ARTICLE AD BOX
Jakarta, carpet-cleaning-kingston.co.uk --
Direktur Tindak Pidana Umum Bareskrim Polri Brigjen Djuhandhani Rahardjo Puro dan tiga anak buahnya dilaporkan ke Propam Polri buntut dugaan penggelapan peralatan bukti.
Aduan terhadap Djuhandhani teregister dengan nomor SPSP2/000646/II/2025/Bagyanduan tanggal 10 Februari 2025. Aduan itu dilayangkan Poltak Silitonga selaku kuasa norma dari Brata Ruswanda.
Poltak mengatakan laporan tersebut dilayangkan pihaknya lantaran Djuhandhani menyembunyikan dan menahan surat-surat berbobot milik kliennya tanpa dasar norma nan jelas selama tujuh tahun.
"Klien kami meminta surat itu agar dikembalikan lantaran sudah tidak percaya lagi terhadap penyidik. Surat original milik pengguna kami ditahan tanpa dasar norma nan jelas dan laporannya menggantung," jelasnya kepada wartawan di Bareskrim Polri, Senin (24/2).
Di sisi lain, Poltak membantah pernyataan Djuhandhani nan menyebut surat tanah milik kliennya palsu. Ia menilai Djuhandhani telah menyebarkan hoaks lantaran belum ada proses pengadilan nan menyatakan surat tanah kliennya palsu.
"Seharusnya seorang jenderal kudu hati-hati berbicara. Kalau menyatakan tiruan berfaedah semestinya pengadilan nan mengatakan itu dia nan berhak," tuturnya.
[Gambas:Video CNN]
Poltak menjelaskan kasus pengambilan surat tanah miliki kliennya bermulai ketika kliennya melaporkan mantan Bupati Kotawaringin Barat Nurhidayah mengenai dugaan menguasai 10 hektare lahan menggunakan serifikat palsu.
Pelaporan terhadap mantan kepala wilayah itu dilayangkan tahun 2018 dengan nomor LP/1228/X/2018/BARESKRIM dan Laporan Polisi Nomor: LP1229/X/2018/BARESKRIM.
Dalam proses itu, kata dia, interogator kemudian meminta surat tanah kliennya nan merupakan anak pertama Brata Ruswanda dengan dalih untuk mempercepat proses pengusutan kasus.

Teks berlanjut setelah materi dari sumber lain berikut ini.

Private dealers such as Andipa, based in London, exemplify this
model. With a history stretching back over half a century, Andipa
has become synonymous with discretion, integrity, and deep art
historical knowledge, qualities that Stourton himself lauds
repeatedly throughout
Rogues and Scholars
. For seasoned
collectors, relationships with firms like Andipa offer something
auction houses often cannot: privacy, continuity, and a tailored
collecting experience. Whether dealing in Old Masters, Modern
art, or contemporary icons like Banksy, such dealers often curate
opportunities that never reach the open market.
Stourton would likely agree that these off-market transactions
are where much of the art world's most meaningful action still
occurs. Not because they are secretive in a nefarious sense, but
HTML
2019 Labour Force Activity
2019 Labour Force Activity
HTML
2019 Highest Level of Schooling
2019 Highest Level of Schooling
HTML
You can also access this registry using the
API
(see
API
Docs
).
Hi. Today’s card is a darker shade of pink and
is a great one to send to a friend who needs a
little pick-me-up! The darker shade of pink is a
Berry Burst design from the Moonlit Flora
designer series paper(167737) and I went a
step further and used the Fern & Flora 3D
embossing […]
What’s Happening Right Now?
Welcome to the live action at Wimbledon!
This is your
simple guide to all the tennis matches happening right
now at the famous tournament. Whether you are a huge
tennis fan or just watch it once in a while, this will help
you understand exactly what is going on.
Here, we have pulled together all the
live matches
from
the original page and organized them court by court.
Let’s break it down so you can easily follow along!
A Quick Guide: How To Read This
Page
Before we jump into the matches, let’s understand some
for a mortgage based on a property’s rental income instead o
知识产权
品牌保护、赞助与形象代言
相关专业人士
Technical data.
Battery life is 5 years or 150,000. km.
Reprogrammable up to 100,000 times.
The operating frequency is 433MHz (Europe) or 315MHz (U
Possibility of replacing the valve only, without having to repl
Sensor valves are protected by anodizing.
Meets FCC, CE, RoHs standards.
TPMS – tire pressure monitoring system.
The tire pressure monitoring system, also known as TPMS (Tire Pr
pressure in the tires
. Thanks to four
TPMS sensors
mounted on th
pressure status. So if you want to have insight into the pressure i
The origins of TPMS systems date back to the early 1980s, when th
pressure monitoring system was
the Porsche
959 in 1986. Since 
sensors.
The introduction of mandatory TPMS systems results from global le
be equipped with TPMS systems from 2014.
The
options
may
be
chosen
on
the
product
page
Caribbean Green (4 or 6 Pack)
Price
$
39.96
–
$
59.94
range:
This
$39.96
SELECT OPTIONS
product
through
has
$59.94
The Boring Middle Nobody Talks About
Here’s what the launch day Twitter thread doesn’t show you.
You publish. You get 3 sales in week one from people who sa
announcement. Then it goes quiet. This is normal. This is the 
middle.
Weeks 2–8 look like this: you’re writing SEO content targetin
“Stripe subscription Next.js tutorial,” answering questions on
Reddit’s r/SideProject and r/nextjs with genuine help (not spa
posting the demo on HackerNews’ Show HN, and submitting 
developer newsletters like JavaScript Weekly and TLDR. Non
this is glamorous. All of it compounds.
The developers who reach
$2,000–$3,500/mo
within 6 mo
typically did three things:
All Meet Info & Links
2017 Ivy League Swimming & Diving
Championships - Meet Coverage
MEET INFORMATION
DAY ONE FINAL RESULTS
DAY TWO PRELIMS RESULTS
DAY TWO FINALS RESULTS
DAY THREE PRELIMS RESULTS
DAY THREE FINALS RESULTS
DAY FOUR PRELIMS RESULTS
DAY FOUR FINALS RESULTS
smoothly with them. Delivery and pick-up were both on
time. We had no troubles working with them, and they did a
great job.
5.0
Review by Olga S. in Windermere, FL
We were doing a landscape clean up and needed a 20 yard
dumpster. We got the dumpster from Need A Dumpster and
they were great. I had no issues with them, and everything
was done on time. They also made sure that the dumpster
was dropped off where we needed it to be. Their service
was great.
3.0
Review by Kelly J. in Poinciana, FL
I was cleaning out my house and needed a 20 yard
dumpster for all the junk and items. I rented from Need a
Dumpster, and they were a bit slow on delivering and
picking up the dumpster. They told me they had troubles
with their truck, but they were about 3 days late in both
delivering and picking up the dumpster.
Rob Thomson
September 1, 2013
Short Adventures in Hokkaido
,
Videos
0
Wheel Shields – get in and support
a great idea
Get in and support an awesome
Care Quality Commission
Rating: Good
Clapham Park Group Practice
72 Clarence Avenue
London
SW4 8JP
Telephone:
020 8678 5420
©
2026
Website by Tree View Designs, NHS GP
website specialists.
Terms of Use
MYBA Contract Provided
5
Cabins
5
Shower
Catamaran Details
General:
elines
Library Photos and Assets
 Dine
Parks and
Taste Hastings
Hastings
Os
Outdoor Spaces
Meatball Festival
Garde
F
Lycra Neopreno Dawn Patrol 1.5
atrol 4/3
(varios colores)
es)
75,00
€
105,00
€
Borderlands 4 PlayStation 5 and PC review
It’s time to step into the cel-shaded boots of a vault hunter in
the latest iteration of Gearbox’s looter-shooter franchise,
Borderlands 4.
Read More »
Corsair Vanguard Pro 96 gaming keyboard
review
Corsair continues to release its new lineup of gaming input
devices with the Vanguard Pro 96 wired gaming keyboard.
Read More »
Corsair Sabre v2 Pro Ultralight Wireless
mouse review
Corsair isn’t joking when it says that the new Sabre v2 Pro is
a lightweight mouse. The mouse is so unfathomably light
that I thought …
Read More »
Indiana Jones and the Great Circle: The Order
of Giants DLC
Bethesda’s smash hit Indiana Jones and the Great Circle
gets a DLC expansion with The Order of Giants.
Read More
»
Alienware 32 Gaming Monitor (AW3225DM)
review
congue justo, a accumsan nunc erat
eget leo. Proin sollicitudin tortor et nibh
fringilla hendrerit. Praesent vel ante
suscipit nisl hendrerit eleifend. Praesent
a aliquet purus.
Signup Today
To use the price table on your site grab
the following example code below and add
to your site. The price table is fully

Padahal seharusnya, kata Poltak, surat tanah original itu tidak perlu diberikan kepada interogator namun cukup hanya ditunjukkan. Akan tetapi, dia menyebut kliennya saat itu terperdaya lantaran belum didampingi pengacara.
"Akhirnya perkara itu tidak tuntas hingga tahun 2024. Surat berharganya juga tak dikembalikan hingga saat ini," tuturnya.
Bantahan Dirtipidum Bareskrim Polri
Sementara itu, Djuhandhani membantah tuduhan penggelapan peralatan bukti seperti nan dituduhkan oleh pelapor tersebut. Ia menegaskan penyitaan peralatan bukti dilakukan sesuai patokan nan ada.
Djuhandhani menjelaskan mulanya pelapor memberikan perangkat bukti berupa sertifikat. Akan tetapi, kata dia, dari hasil uji laboratorium forensik ditemukan bahwa peralatan bukti itu palsu.
Ia mengatakan sesuai Kitab Undang-Undang Hukum Acara Pidana (KUHAP) maka peralatan bukti itu bakal dikembalikan dengan catatan. Sebab, surat arsip nan diuji di laboratorium forensik non-identik.
"Kami tetap menjaga jangan sampai surat ini digunakan untuk perbuatan lain. Bukan digelapkan," jelasnya.
Lebih lanjut, Djuhandhani memandang pelaporan ke Divisi Propam Polri itu bagian dari koreksi dan pertimbangan terhadap dirinya ataupun jajaran. Ia memastikan interogator ahli dalam melaksanakan proses investigasi suatu perkara.
"Masih proses pengawasan pengendalian ketua untuk langkah kita lebih lanjut. Jadi bukan digelapkan, iba interogator sudah kerja bagus dilaporkan penggelapan," pungkasnya.